K K Jain MD (Dr. Jain is a consultant in neurology and has no relevant financial relationships to disclose.)
Peter J Koehler MD PhD, editor. (

Dr. Koehler of Maastricht University has no relevant financial relationships to disclose.

Originally released December 3, 2014; last updated May 7, 2020; May 7, 2023

This article includes discussion of fibromyalgia, chronic widespread pain, fibrositis, and muscular rheumatism. The foregoing terms may include synonyms, similar disorders, variations in usage, and abbreviations.


In this article, the author discusses the history, etiology, epidemiology, pathophysiology, and management of fibromyalgia. The article includes an explanation of the evolving understanding of the pathophysiology of this chronic pain disorder as well as the development of clinically useful diagnostic criteria.

Key points


• Fibromyalgia syndrome is a chronic pain disorder.


• Fibromyalgia is best understood by central sensitization to pain.


• Fibromyalgia is a clinical diagnosis and is based on patients' self-report of widespread, functionally limiting pain.


• Multidisciplinary care, including pharmacologic and nonpharmacologic methods, and improving patients' self-efficacy is the most effective approach for treatment of fibromyalgia.

Historical note and terminology

Fibromyalgia syndrome is now a recognized clinical entity with accepted diagnostic criteria; however, its name and the understanding of the underlying disease process have developed over time. In the eighteenth century, physicians used the term “muscular rheumatism” to refer to a condition characterized by pain and stiffness of the muscles and soft tissues. This entity was described as “recurrent pain in the fleshy parts” and “pulling, tearing, shooting, sticking” pains with stiffness and immobility of the affected parts (Hadler 1986).
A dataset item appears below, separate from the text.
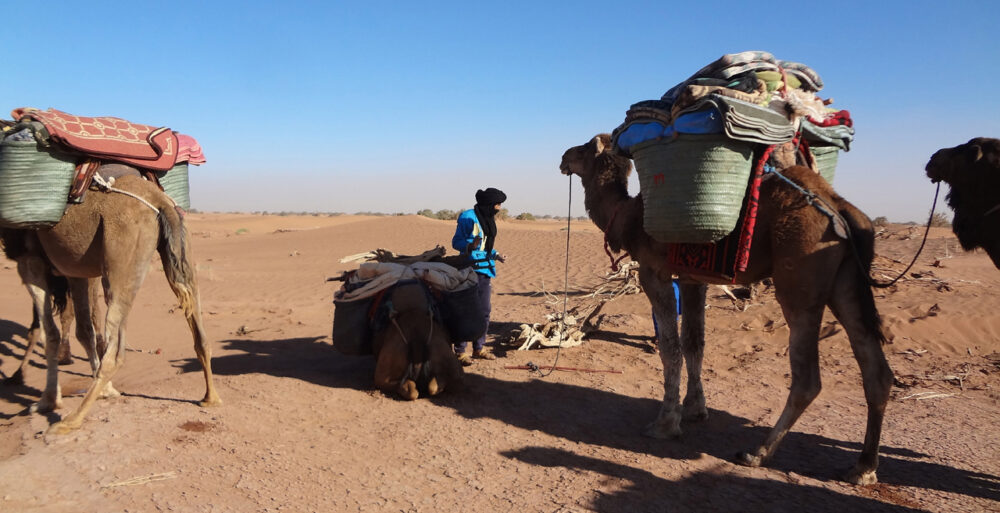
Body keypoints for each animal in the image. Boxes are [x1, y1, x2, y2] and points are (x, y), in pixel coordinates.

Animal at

In 1904, Sir William Gowers coined the term “fibrositis,” referring to a chronic pain syndrome that was thought to be due to focal nodules and inflammatory exudates in rheumatic muscle. This term and initial hypotheses about the pathology of this disorder have since been abandoned. Shortly thereafter, several physicians began to describe this entity based on tender points or nerve points in muscle, rather than nodules, which were affected by physical activity, weather, and emotions. These nerve points were thought to be areas of poor neural network communication and contained fibrous tissue or focal cell necrosis. These points were found to be more common in some areas of the body and more common near origins or insertions of muscle. For centuries, scientists had understood the disease as a disorder of muscle; however, patients described radiating pain, so nerve involvement was questioned. In 1920, Lindstedt introduced the idea of central sensitization, describing muscular rheumatism as “a pathologic increase in the general sensitivity of the nervous system” felt to be secondary to sensory reflex phenomenon.

In the late 1930s, the term “trigger point” or “trigger zone” was introduced and referred to radiating pain or referred pain that could be produced from stimulation of a local area. In 1942, the term “myofascial pain syndrome” was introduced based on work by Janet Travell that described pain referred from “trigger points” in skeletal muscles to various locations, including the chest, neck, and head (Travell 1968). Myofascial pain syndrome is now recognized as distinct from fibromyalgia. In the 1970s, Smythe laid the foundation of modern fibromyalgia syndrome by describing widespread pain and tender points (Reynolds 1983; Inanici and Yunus 2004). Due to lack identification of definite structural lesions of the nervous system, fibromyalgia was excluded from the diagnosis of neuropathic pain in 2011, but emerging evidence including small fiber neuropathy in patients with fibromyalgia may lead to reconsideration of this categorization (Cheng et al 2018).